Carvana's (CVNA) stock closed 6% higher on Wednesday after soaring as much as 27% during the session, triggering a volatility halt.
Shares of the online car retailer, which is at risk of bankruptcy, have gained more than 200% year-to-date amid a recent rally reminiscent of the pandemic-era "meme craze."
Carvana's stock is heavily shorted, with short interest hovering around 67% of the float. Short sellers have been betting that the unprofitable company's share price will go down. But when it rises, they are forced to cover their positions by buying the stock back. This creates what's called a short squeeze.
"CVNA’s price move has made it one of the most squeezable stocks in the U.S.," S3's Ihor Dusaniwsky recently told Yahoo Finance. Last Thursday the stock surged as much as 33% in one session.
Carvana, once a pandemic darling, laid off workers last year in an effort to cut costs and preserve cash.
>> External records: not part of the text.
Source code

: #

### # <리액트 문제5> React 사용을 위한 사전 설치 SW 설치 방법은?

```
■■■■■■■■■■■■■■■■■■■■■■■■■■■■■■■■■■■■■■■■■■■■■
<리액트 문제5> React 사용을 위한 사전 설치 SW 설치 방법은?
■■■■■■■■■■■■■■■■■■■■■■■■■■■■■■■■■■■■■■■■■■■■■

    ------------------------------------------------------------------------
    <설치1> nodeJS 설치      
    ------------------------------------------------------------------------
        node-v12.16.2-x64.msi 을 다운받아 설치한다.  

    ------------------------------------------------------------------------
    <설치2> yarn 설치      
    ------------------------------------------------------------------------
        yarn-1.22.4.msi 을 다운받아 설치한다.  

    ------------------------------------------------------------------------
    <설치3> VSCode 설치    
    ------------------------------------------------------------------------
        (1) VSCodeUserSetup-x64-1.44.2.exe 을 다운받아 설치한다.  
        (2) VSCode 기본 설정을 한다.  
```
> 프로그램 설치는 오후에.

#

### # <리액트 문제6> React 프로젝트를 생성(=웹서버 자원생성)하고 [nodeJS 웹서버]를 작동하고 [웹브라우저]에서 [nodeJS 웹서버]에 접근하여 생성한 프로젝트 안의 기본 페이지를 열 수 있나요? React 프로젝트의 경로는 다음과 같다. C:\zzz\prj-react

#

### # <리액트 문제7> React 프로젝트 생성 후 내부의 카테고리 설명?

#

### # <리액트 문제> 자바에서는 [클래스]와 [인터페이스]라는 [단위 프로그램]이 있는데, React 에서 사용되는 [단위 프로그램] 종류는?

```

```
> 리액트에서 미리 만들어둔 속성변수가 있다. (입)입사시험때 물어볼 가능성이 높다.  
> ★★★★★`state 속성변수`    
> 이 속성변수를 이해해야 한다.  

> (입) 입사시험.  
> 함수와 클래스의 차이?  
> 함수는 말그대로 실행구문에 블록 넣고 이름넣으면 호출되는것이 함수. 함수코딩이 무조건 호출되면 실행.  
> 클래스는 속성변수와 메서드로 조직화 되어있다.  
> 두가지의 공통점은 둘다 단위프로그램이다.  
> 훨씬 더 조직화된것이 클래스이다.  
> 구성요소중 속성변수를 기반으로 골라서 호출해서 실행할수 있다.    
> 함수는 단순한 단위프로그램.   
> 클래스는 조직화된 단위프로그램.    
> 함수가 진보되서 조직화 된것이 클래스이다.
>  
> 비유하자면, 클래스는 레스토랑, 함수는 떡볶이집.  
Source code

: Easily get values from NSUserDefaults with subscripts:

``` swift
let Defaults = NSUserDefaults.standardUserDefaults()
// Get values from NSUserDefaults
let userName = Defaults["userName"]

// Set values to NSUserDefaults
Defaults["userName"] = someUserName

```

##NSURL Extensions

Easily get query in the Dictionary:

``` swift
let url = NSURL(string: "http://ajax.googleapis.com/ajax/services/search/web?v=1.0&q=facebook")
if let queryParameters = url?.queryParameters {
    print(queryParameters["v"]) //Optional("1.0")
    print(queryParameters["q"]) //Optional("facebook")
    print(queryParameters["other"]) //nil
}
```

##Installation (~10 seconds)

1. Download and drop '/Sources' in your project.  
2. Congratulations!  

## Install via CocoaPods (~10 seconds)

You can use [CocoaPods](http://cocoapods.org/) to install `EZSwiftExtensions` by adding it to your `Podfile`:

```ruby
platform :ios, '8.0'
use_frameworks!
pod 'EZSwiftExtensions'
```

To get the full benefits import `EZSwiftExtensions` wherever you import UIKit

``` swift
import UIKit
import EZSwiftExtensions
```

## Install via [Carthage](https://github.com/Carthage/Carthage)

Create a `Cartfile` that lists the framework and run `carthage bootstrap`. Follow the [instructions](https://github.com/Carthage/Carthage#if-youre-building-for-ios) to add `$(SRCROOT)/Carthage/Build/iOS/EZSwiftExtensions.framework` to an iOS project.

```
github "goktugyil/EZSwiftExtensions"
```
The company is expected to report quarterly results on February 23.
"Based on my fourth quarter expectations, I expect them [Carvana] to lose $2 billion in 2022 on the bottom line," Douglas Arthur, managing director at Huber Research Partners, recently told Yahoo Finance.
"The equity market is largely shut off, and the bond market is largely shut off, so where is the money going to come from if they run out of money?," said the analyst, who has a Sell rating on the stock.
Despite this year's gains, Carvana is still trading far off its closing high of $370.10 in August 2021.
On Wednesday afternoon, the stock closed at $14.01.